Mr. Obasanjo disclosed this while addressing members of NOUN Law Students Association of Nigeria and other alumni of the university who paid him a courtesy visit at his Hilltop mansion in Abeokuta, Ogun State.
The meeting was a sequel to Mr. Obasanjo’s visitation to the NOUN Abeokuta Study Centre in August last year when the school management sought his intervention on the law student’s admission into the Nigeria Law School.

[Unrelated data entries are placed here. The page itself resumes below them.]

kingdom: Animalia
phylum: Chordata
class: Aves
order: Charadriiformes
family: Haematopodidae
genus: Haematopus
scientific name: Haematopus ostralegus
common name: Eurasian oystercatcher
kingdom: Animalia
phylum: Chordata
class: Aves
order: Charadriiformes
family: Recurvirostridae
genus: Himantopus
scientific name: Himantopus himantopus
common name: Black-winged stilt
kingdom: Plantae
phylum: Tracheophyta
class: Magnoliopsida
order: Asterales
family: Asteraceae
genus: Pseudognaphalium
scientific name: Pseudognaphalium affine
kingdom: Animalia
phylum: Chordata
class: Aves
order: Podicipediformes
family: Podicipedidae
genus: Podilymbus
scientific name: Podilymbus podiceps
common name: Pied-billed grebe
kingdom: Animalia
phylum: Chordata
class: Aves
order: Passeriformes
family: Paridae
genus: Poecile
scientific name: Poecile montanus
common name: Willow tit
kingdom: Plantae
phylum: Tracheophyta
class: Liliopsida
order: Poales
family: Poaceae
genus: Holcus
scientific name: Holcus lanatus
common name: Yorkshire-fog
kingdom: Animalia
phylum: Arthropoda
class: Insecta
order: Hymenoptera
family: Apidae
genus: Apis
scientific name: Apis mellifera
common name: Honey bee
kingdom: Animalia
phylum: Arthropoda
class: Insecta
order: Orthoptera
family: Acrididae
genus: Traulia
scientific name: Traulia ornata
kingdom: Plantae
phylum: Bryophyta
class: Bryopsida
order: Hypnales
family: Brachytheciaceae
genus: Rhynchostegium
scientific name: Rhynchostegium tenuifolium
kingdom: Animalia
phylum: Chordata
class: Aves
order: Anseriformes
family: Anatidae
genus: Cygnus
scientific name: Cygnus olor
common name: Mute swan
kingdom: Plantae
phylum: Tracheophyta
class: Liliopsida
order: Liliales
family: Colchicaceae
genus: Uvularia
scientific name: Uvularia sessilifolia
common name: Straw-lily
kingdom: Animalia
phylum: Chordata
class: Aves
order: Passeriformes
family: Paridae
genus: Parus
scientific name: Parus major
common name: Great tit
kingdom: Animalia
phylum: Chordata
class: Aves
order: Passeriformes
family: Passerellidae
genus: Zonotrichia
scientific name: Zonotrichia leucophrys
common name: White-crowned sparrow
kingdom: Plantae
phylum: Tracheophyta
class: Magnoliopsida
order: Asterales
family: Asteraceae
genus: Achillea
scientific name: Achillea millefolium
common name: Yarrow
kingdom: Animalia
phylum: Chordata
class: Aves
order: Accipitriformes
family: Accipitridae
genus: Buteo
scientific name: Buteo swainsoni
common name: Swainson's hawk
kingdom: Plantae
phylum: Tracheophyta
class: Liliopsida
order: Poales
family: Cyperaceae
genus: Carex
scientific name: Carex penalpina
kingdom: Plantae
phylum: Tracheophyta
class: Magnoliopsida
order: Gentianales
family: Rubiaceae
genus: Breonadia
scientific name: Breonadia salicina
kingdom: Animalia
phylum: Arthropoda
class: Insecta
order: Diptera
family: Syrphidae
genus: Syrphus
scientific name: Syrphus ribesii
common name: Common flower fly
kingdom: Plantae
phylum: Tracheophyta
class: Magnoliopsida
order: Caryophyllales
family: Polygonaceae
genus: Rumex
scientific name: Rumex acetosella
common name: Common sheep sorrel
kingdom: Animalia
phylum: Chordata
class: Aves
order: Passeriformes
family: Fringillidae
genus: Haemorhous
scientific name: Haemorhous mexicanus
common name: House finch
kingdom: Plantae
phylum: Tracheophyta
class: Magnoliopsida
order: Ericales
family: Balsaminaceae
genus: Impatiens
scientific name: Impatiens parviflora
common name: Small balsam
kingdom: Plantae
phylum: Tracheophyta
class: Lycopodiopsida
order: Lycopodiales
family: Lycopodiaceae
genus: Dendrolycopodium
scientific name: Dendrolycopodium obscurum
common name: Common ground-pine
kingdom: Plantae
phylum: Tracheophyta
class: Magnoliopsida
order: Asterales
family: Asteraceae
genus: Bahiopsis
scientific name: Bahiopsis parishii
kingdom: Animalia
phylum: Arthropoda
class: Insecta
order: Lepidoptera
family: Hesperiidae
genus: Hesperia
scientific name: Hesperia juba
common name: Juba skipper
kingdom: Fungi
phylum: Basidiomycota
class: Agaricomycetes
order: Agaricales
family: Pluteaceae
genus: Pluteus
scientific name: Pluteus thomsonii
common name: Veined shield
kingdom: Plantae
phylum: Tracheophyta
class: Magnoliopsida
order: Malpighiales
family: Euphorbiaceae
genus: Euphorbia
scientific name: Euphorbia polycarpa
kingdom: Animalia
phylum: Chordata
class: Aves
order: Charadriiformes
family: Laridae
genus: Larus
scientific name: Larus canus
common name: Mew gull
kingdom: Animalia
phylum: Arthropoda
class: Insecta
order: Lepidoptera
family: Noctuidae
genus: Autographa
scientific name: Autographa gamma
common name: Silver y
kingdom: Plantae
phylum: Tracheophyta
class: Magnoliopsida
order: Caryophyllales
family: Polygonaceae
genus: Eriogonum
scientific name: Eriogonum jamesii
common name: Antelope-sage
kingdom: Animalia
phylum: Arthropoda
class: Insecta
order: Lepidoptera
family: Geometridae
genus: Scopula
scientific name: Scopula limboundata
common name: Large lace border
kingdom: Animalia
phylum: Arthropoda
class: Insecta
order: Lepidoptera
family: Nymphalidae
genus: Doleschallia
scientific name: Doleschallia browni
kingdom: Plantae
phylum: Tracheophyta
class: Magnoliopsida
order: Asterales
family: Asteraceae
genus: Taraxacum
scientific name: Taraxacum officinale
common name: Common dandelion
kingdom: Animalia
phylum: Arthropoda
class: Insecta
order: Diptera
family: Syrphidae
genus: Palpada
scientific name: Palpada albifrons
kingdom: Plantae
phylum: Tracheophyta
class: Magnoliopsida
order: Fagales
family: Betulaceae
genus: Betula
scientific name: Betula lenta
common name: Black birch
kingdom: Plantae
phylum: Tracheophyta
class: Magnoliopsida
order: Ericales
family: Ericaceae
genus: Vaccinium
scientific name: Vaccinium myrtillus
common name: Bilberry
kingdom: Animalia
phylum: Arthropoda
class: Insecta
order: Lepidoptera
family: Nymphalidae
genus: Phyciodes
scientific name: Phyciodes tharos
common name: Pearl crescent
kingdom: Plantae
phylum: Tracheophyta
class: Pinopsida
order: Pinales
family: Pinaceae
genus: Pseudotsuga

The former president, who graduated from NOUN and is currently undertaking master and Ph.D programs in the institution, insisted that NOUN is not running a correspondence programme but a full time study adding that he physically receives lectures in the institution and not through correspondence.
“I’ve written to the CLE but it seems some people out there didn’t get it right. They said the school of law is offering correspondence programmes and I said it to anyone I met that I graduated from the school and I am presently running my master and Ph.D in NOUN, so the notion is incorrect,” he said.
Mr. Obasanjo said the failure to recognise NOUN courses is undermining the whole institution, adding that such development will be resisted.
He said NOUN is new institution that is growing every day, adding that institution’s management are also working hard to further develop the school.
He however urged students particularly law graduates of NOUN to be patient with the authorities, saying that getting accreditation is not automatic.